MyBarakObama.com.br/oqserá?
Cito nesse post, várias partes da matéria publicada no Brainstorm9 sobre a eleição de Obama e sua comunicação, porque tem muita coisa boa e tomei a liberdade de utilizar vários dados. Como disse Arianna Huffington no The Huffington Post, antes mesmo do resultado das eleições americanas já podemos declarar um vencedor: a internet.
Em 2000 e 2004, a internet já despontava como organismo essencial de uma disputa eleitoral, mas nada comparado com ao que aconteceu, em 2008. Sendo mais específico, ao que a campanha épica do candidato Barack Obama foi capaz de fazer no ambiente online e nas novas mídias em geral, ao mesmo tempo que influenciou permanentemente a linha que divide online e offline e atingiu a cultura pop.

E mais do que simplesmente anunciar, foi uma campanha que reescreveu as regras de como atingir os eleitores, arrecadar dinheiro, organizar voluntários, monitorar e moldar a opinião pública, além de lidar com ataques políticos, muitos deles feitos por blogs que nem existiam.
Como diz matéria no NY Times, tratou-se de iniciativas guiadas pela tecnologia, focadas no microtarget, tão engajadoras que foram capazes de envolver americanos, que nem nunca tinham votado antes, no processo eleitoral, em especial o público jovem-adulto. O que no fim das contas significou um recorde de comparecimento às urnas.
É óbvio que a televisão e os jornais continuam desempenhando papel importante na escolha de um presidente, mas não como antes.
Quando se fala em 120 mil seguidores no Twitter, um grupo no Facebook com 2.3 milhões de membros e 11 milhões de views em um vídeo no YouTube, os números parecem baixos se comparados ao alcance de uma mídia de massa, mas formam uma comunidade de pessoas que fazem diferença, que são altamente multiplicadoras e influenciadoras.

Essa comunicação feita de pessoa pra pessoa construiu uma gigantesca plataforma de conteúdo que independeu da vontade de grandes grupos de mídia. Mais do que isso, provou o poder da integração, da mensagem pulverizada nos mais diferentes meios.
Por outro lado, a televisão e os jornais aprenderam grandes lições com as possibilidades da internet, produzindo conteúdo exclusivo, aproveitando o que é gerado pelas pessoas e desenvolvendo ferramentas, mapas interativos, widgets eleitorais, etc.
Alguns exemplos: mapas da CNN, Yahoo, CQ, New York Times, Washington Post. Projeto Video Your Vote do YouTube. Twitter Vote Report. Twitter Election. Google 2008 U.S. Election.
São ferramentas que permitem analisar, compartilhar, agregar, categorizar, dissecar tudo quanto é tipo de informação sobre as eleições, que além de informar estimulam a participação do usuário. Aplicativos que não eram possíveis nas eleições passadas, e hoje são parte integrante das mídias sociais.

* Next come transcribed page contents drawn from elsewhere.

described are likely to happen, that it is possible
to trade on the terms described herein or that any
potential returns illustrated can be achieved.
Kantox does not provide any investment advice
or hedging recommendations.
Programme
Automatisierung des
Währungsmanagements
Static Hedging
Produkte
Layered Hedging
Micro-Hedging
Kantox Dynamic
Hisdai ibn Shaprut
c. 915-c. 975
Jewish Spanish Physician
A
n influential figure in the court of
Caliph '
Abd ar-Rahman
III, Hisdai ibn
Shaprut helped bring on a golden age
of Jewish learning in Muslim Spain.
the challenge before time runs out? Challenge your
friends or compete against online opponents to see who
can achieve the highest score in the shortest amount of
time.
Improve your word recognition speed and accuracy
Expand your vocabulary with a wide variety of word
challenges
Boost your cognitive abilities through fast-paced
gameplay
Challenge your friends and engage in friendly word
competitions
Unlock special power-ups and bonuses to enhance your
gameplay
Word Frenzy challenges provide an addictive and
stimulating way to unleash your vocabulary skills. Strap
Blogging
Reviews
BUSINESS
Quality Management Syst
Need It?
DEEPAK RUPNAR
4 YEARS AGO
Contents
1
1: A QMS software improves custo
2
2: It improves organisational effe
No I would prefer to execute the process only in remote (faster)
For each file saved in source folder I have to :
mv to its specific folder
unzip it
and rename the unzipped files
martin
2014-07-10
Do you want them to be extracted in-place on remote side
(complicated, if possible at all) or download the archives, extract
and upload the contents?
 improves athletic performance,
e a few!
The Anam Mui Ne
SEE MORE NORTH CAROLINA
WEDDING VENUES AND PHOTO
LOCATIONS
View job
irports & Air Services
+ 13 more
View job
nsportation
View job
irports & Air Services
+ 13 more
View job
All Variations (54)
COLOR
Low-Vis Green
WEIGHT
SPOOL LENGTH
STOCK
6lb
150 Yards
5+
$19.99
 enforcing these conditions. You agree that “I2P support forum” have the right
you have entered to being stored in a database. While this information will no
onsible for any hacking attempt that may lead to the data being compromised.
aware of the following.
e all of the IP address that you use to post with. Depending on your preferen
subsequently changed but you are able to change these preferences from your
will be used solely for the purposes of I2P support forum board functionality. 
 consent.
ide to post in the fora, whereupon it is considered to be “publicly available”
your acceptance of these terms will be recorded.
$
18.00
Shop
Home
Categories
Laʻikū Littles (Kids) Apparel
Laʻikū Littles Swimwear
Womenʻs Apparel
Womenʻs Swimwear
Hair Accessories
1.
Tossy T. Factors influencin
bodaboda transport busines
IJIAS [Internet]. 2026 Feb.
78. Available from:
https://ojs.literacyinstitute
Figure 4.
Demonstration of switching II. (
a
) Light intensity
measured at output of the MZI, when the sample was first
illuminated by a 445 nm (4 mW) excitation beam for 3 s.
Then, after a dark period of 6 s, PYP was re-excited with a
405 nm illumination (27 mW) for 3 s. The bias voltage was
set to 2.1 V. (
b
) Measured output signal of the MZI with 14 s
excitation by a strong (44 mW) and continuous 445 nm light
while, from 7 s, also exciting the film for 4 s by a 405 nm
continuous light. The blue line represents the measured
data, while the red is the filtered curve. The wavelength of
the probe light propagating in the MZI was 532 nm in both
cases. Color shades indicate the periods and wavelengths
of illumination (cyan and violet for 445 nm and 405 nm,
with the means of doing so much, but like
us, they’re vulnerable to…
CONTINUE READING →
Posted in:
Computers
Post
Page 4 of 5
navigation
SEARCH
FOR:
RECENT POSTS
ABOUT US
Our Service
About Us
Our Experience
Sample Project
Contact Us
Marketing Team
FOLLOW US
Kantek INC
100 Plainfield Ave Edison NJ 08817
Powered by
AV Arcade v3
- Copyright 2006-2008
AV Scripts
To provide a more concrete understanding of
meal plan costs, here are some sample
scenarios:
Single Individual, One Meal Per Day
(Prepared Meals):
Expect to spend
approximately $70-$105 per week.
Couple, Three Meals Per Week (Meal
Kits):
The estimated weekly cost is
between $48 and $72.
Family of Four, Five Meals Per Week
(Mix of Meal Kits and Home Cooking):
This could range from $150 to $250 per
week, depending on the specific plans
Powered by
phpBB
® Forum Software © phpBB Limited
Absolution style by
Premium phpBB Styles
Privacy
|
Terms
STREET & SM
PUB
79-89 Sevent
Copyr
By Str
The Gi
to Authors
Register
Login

Enquanto isso, no Brasil, sofremos do contrário. Candidatos e veículos não podem utilizar a internet para construir uma campanha e engajar eleitores, demonstrando a falta de conhecimento do meio pelos órgãos da lei.
No mercado publicitário e nas estratégias de campanha que temos no Brasil, podemos ver algumas movimentações dos candidatos mais plugados. O Serra tem twitter, a equipe da Dilma contrator um estrategista on-line, Beto Richa começa e entrar nesse mundo, mas quer saber minha opinião? Ainda não é legítimo. Ainda parece que essas estratégias estão sendo criadas porque deu “deu certo nos EUA”, e não porque temos um real motivo estratégicamente encontrato e alinhado com as responsabilidades, sentimentos e potenciais do candidado. Você consegue umaginar a Dilma twittando?
Abaixo video do case de Obama. Espero que nosso “Marketeiros” políticos leiam e vejam.
Sabia disso? Agora Stasabendo.
Muito bom o texto. E concordo que na próxima campanha teremos muitos candidatos copiando obama. E como você diz, sem um real motivo estrategicamente encontrado.
Mas também não temos eleitores movidos verdadeiramente por uma boa eleição. Se aqui os candidatos fazem de conta que têm motivações e estratégias, os eleitores também fazem de conta que realmente estão interessados neles. Falta uma campanha que consiga fazer a diferença, como a do Paraná que Queremos. Pequena, mas que conseguiu mobilizar as pessoas porque foi movida por reais motivos.